[[ Page text, beginning ]]

The current trend is higher refresh screens. All new phones support 120Hz, and next generation MicroLED TVs will support at least 240Hz. MicroLED TV and phone screens have practically no refresh rate limit (nanosecond response times[1]), so they can easily be made to update at the limit of human perception (1000Hz or more[2]). The only bottleneck is that we are waiting for better HDMI or DisplayPort bandwidth.

Another trend we are seeing is vastly improving AI upscaling (and interpolation). We are not necessarily far from the point where the filmmaker can no longer make the choice for you, and if you want to watch a Nolan classic at hundreds of FPS, you can simply run an AI frame interpolator to do so with very few visual artifacts. See NVIDIA DLSS for a current real-time example of both AI upscaling and interpolation for video games[3].

Related to the AI improvements are improvements in compression. This is not really something that is seen yet but the level of semantic understanding that AI algorithms have should let them far surpass traditional "dumb" (manually human-programmed) compression algorithms. This will make you realistically able to store many 16k 12-16bit 1000FPS+ HDR films, and can also be used for increased transfer bandwidth efficiency.

[[ Page text, end ]]
[[ Excerpted records, beginning ]]

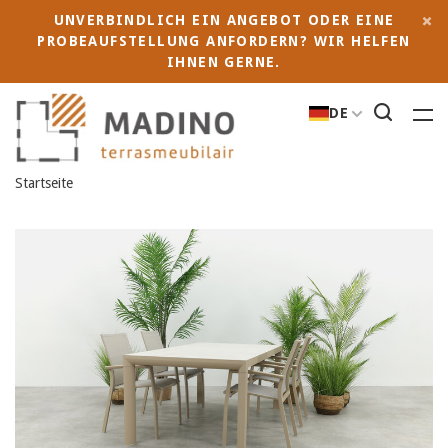
UNVERBINDLICH EIN ANGEBOT ODER EINE
PROBEAUFSTELLUNG ANFORDERN? WIR HELFEN
IHNEN GERNE.
DE
Startseite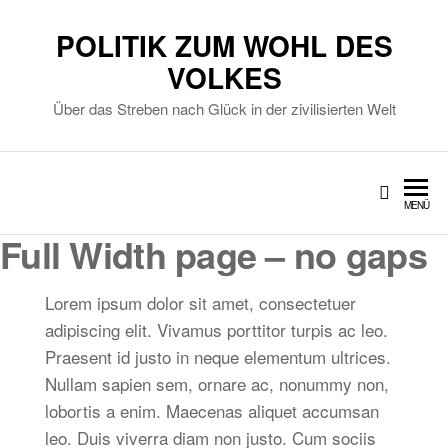
POLITIK ZUM WOHL DES
VOLKES
Über das Streben nach Glück in der zivilisierten Welt
MENÜ
Full Width page – no gaps
Lorem ipsum dolor sit amet, consectetuer
adipiscing elit. Vivamus porttitor turpis ac leo.
Praesent id justo in neque elementum ultrices.
Nullam sapien sem, ornare ac, nonummy non,
lobortis a enim. Maecenas aliquet accumsan
leo. Duis viverra diam non justo. Cum sociis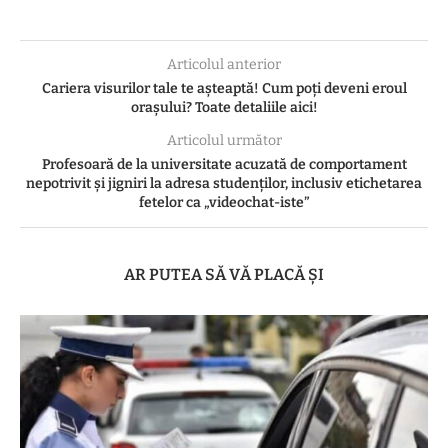
Articolul anterior
Cariera visurilor tale te așteaptă! Cum poți deveni eroul
orașului? Toate detaliile aici!
Articolul următor
Profesoară de la universitate acuzată de comportament
nepotrivit și jigniri la adresa studenților, inclusiv etichetarea
fetelor ca „videochat-iste”
AR PUTEA SĂ VĂ PLACĂ ȘI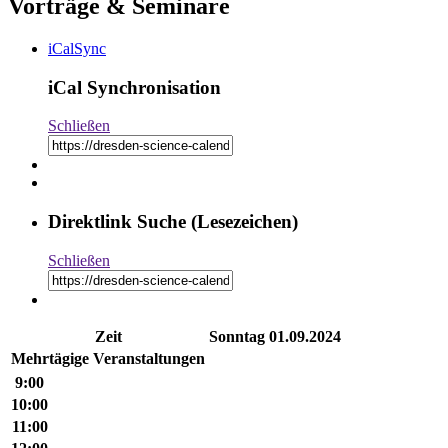
Vorträge & Seminare
iCalSync
iCal Synchronisation
Schließen
Direktlink Suche (Lesezeichen)
Schließen
Zeit
Sonntag
01.09.2024
Mehr­tä­gige Ver­an­stal­tungen
9:00
10:00
11:00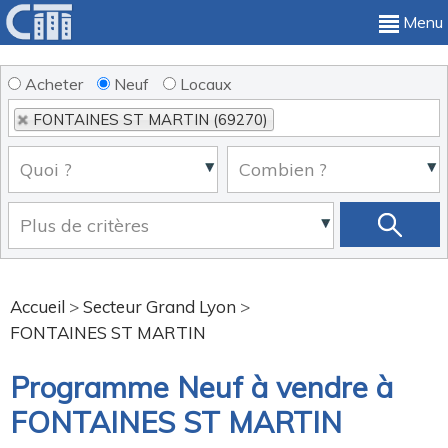
Menu
Acheter
Neuf
Locaux
FONTAINES ST MARTIN (69270)
Accueil
>
Secteur Grand Lyon
>
FONTAINES ST MARTIN
Programme Neuf à vendre à
FONTAINES ST MARTIN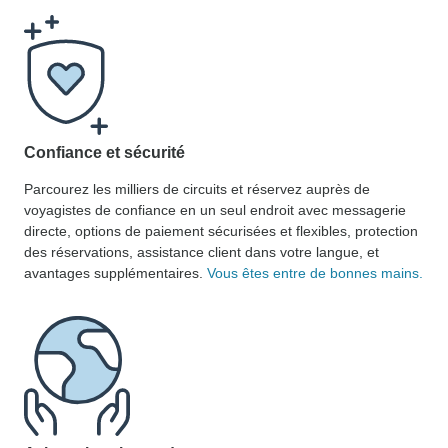
Confiance et sécurité
Parcourez les milliers de circuits et réservez auprès de
voyagistes de confiance en un seul endroit avec messagerie
directe, options de paiement sécurisées et flexibles, protection
des réservations, assistance client dans votre langue, et
avantages supplémentaires.
Vous êtes entre de bonnes mains.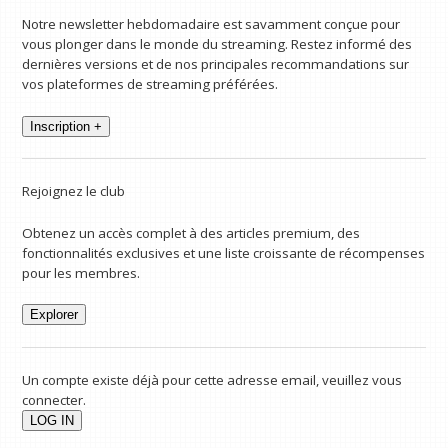
Notre newsletter hebdomadaire est savamment conçue pour
vous plonger dans le monde du streaming. Restez informé des
dernières versions et de nos principales recommandations sur
vos plateformes de streaming préférées.
Inscription +
Rejoignez le club
Obtenez un accès complet à des articles premium, des
fonctionnalités exclusives et une liste croissante de récompenses
pour les membres.
Explorer
Un compte existe déjà pour cette adresse email, veuillez vous
connecter.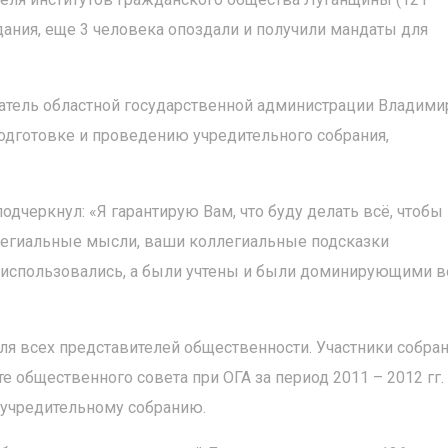
дания, еще 3 человека опоздали и получили мандаты для
датель областной государственной администрации Владими
одготовке и проведению учредительного собрания,
дчеркнул: «Я гарантирую Вам, что буду делать всё, чтобы
легиальные мысли, ваши коллегиальные подсказки
о использовались, а были учтены и были доминирующими в
я всех представителей общественности. Участники собра
е общественного совета при ОГА за период 2011 – 2012 гг.
 учредительному собранию.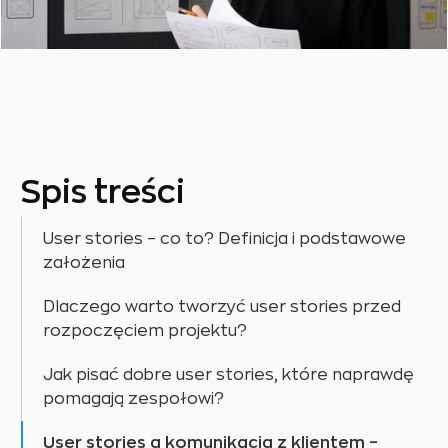
Spis treści
User stories – co to? Definicja i podstawowe
założenia
Dlaczego warto tworzyć user stories przed
rozpoczęciem projektu?
Jak pisać dobre user stories, które naprawdę
pomagają zespołowi?
User stories a komunikacja z klientem –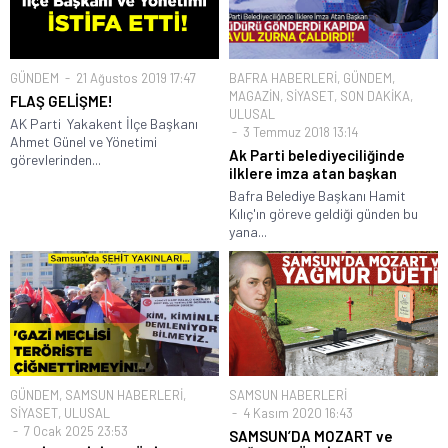
GÜNDEM
21 Ağustos 2019 17:47
BAFRA HABERLERİ
,
GÜNDEM
,
MAGAZİN
,
SİYASET
,
SON DAKİKA
,
FLAŞ GELİŞME!
ULUSAL
AK Parti Yakakent İlçe Başkanı
3 Temmuz 2018 13:14
Ahmet Günel ve Yönetimi
Ak Parti belediyeciliğinde
görevlerinden...
ilklere imza atan başkan
Bafra Belediye Başkanı Hamit
Kılıç'ın göreve geldiği günden bu
yana...
GÜNDEM
,
SAMSUN HABERLERİ
,
SAMSUN HABERLERİ
SİYASET
,
ULUSAL
4 Kasım 2020 16:43
7 Ocak 2025 23:53
SAMSUN’DA MOZART ve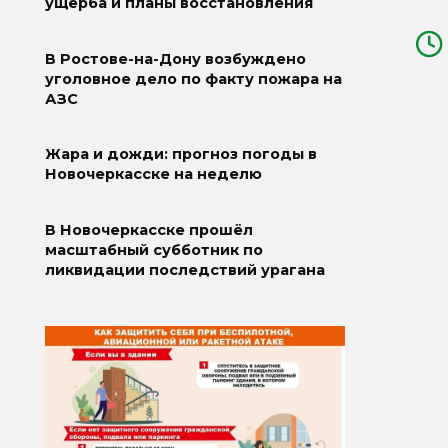
ущерба и планы восстановления
В Ростове-на-Дону возбуждено
уголовное дело по факту пожара на
АЗС
Жара и дожди: прогноз погоды в
Новочеркасске на неделю
В Новочеркасске прошёл
масштабный субботник по
ликвидации последствий урагана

[[ Excerpted records, end ]]

* _Assignment_:
Write out the passage on screen refresh rates and AI video processing in full, word for word. These lines come from a separate source.

* _The answer_:
The current trend is higher refresh screens. All new phones support 120Hz, and next generation MicroLED TVs will support at least 240Hz. MicroLED TV and phone screens have practically no refresh rate limit (nanosecond response times[1]), so they can easily be made to update at the limit of human perception (1000Hz or more[2]). The only bottleneck is that we are waiting for better HDMI or DisplayPort bandwidth.

Another trend we are seeing is vastly improving AI upscaling (and interpolation). We are not necessarily far from the point where the filmmaker can no longer make the choice for you, and if you want to watch a Nolan classic at hundreds of FPS, you can simply run an AI frame interpolator to do so with very few visual artifacts. See NVIDIA DLSS for a current real-time example of both AI upscaling and interpolation for video games[3].

Related to the AI improvements are improvements in compression. This is not really something that is seen yet but the level of semantic understanding that AI algorithms have should let them far surpass traditional "dumb" (manually human-programmed) compression algorithms. This will make you realistically able to store many 16k 12-16bit 1000FPS+ HDR films, and can also be used for increased transfer bandwidth efficiency.